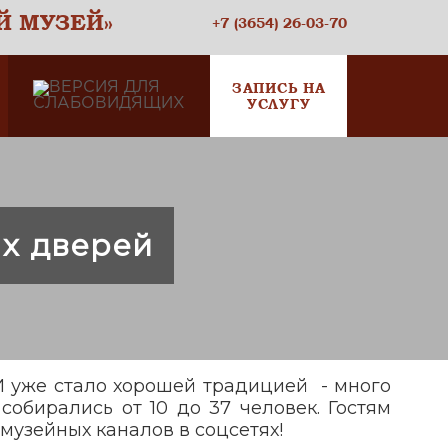
Й МУЗЕЙ»
+7 (3654) 26-03-70
ЗАПИСЬ НА
УСЛУГУ
х дверей
 И уже стало хорошей традицией - много
собирались от 10 до 37 человек. Гостям
музейных каналов в соцсетях!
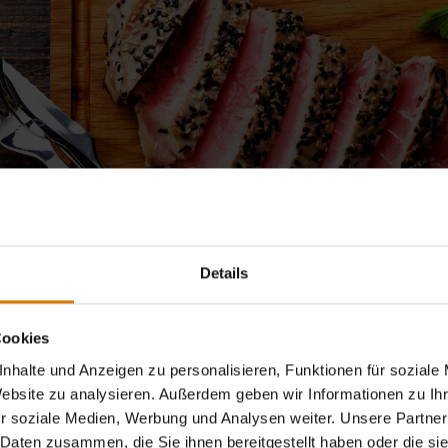
Details
Cookies
nhalte und Anzeigen zu personalisieren, Funktionen für soziale
Website zu analysieren. Außerdem geben wir Informationen zu I
r soziale Medien, Werbung und Analysen weiter. Unsere Partner
 Daten zusammen, die Sie ihnen bereitgestellt haben oder die s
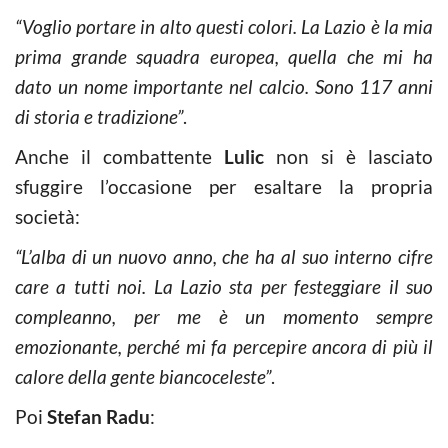
“Voglio portare in alto questi colori. La Lazio è la mia
prima grande squadra europea, quella che mi ha
dato un nome importante nel calcio. Sono 117 anni
di storia e tradizione”
.
Anche il combattente
Lulic
non si è lasciato
sfuggire l’occasione per esaltare la propria
società:
“L’alba di un nuovo anno, che ha al suo interno cifre
care a tutti noi. La Lazio sta per festeggiare il suo
compleanno, per me è un momento sempre
emozionante, perché mi fa percepire ancora di più il
calore della gente biancoceleste”
.
Poi
Stefan Radu
:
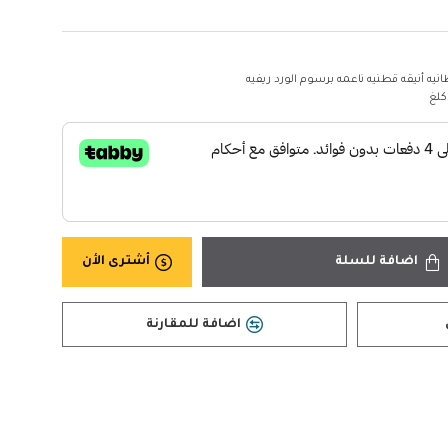
انيه أنيقه قطنيه ناعمه برسوم الورد ريفيه
اضافة للسلة
أشترى الأن
اضافة للمقارنة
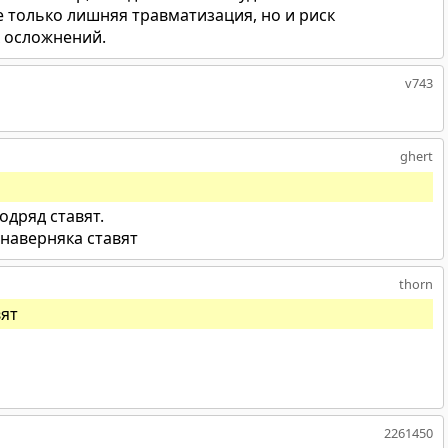
е только лишняя травматизация, но и риск
 осложнений.
v743
ghert
подряд ставят.
х наверняка ставят
thorn
вят
2261450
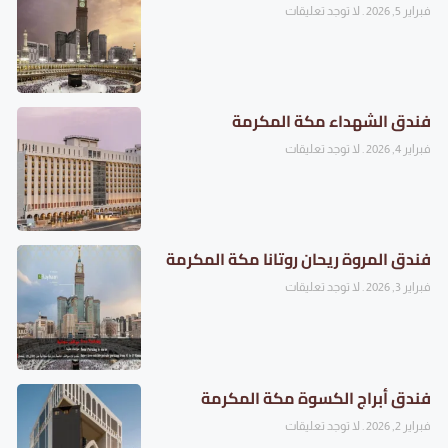
فبراير 5, 2026
لا توجد تعليقات
فندق الشهداء مكة المكرمة
فبراير 4, 2026
لا توجد تعليقات
فندق المروة ريحان روتانا مكة المكرمة
فبراير 3, 2026
لا توجد تعليقات
فندق أبراج الكسوة مكة المكرمة
فبراير 2, 2026
لا توجد تعليقات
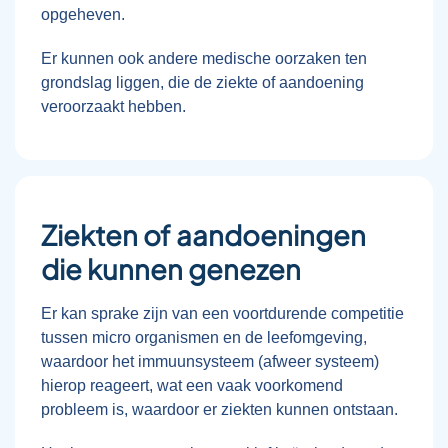
opgeheven.
Er kunnen ook andere medische oorzaken ten
grondslag liggen, die de ziekte of aandoening
veroorzaakt hebben.
Ziekten of aandoeningen
die kunnen genezen
Er kan sprake zijn van een voortdurende competitie
tussen micro organismen en de leefomgeving,
waardoor het immuunsysteem (afweer systeem)
hierop reageert, wat een vaak voorkomend
probleem is, waardoor er ziekten kunnen ontstaan.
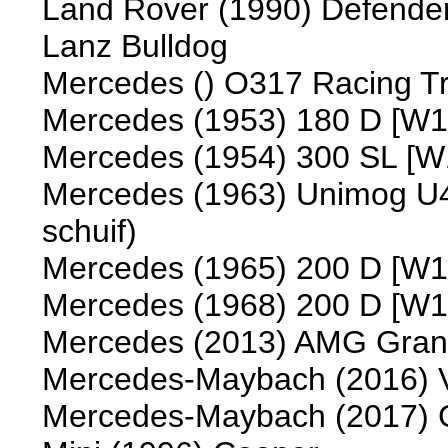
Land Rover (1990) Defende
Lanz Bulldog
Mercedes () O317 Racing Tr
Mercedes (1953) 180 D [W1
Mercedes (1954) 300 SL [W
Mercedes (1963) Unimog U4
schuif)
Mercedes (1965) 200 D [W1
Mercedes (1968) 200 D [W1
Mercedes (2013) AMG Gran
Mercedes-Maybach (2016) V
Mercedes-Maybach (2017) 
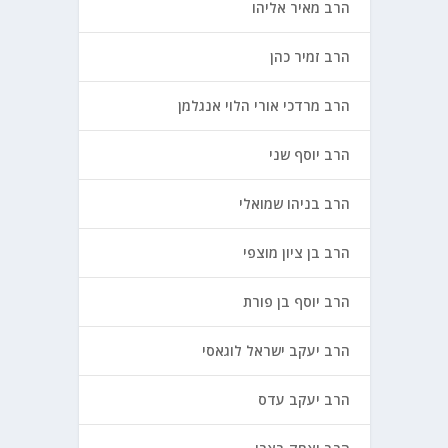
הרב מאיר אליהו
הרב זמיר כהן
הרב מרדכי אורי הלוי אנגלמן
הרב יוסף שני
הרב בניהו שמואלי
הרב בן ציון מוצפי
הרב יוסף בן פורת
הרב יעקב ישראל לוגאסי
הרב יעקב עדס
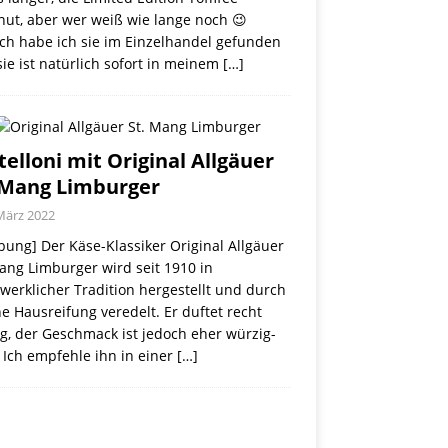
nut, aber wer weiß wie lange noch 😉
ch habe ich sie im Einzelhandel gefunden
ie ist natürlich sofort in meinem
[…]
telloni mit Original Allgäuer
 Mang Limburger
März 2022
ung] Der Käse-Klassiker Original Allgäuer
ang Limburger wird seit 1910 in
erklicher Tradition hergestellt und durch
e Hausreifung veredelt. Er duftet recht
g, der Geschmack ist jedoch eher würzig-
 Ich empfehle ihn in einer
[…]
▬▬▬▬▬▬
- What you should do
Where does the word "Original" occur in the records? Return every line that holds it.

- Output of the task
telloni mit Original Allgäuer
ung] Der Käse-Klassiker Original Allgäuer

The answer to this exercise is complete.